ASSIGNED TASK:
Could you repeat every line below exactly, skipping the images?

[[ DATA TO EXAMINE open ]]

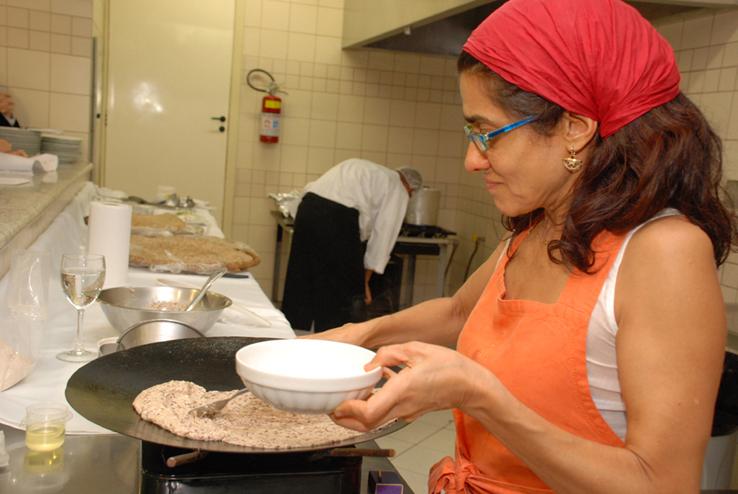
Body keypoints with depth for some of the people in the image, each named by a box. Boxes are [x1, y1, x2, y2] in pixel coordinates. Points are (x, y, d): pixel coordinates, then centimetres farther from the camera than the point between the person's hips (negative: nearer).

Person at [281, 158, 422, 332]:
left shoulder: (363, 169, 34)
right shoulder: (397, 189, 14)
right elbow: (383, 235, 8)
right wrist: (364, 281, 14)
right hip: (338, 218, -7)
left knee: (299, 285, 16)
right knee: (347, 294, 6)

[[ DATA TO EXAMINE closed ]]

YOUR SOLUTION:
Body keypoints with depth for some of the people in the image, each named by a box. Boxes are [x1, y1, x2, y2] in pixel coordinates. Points are (x, y, d): pixel coordinates, then centimetres farther from the camera than the point between the person's hips (negative: nearer).

Person at [281, 158, 422, 332]:
left shoulder: (363, 169, 34)
right shoulder: (397, 189, 14)
right elbow: (383, 235, 8)
right wrist: (364, 281, 14)
right hip: (338, 218, -7)
left knee: (299, 285, 16)
right knee: (347, 294, 6)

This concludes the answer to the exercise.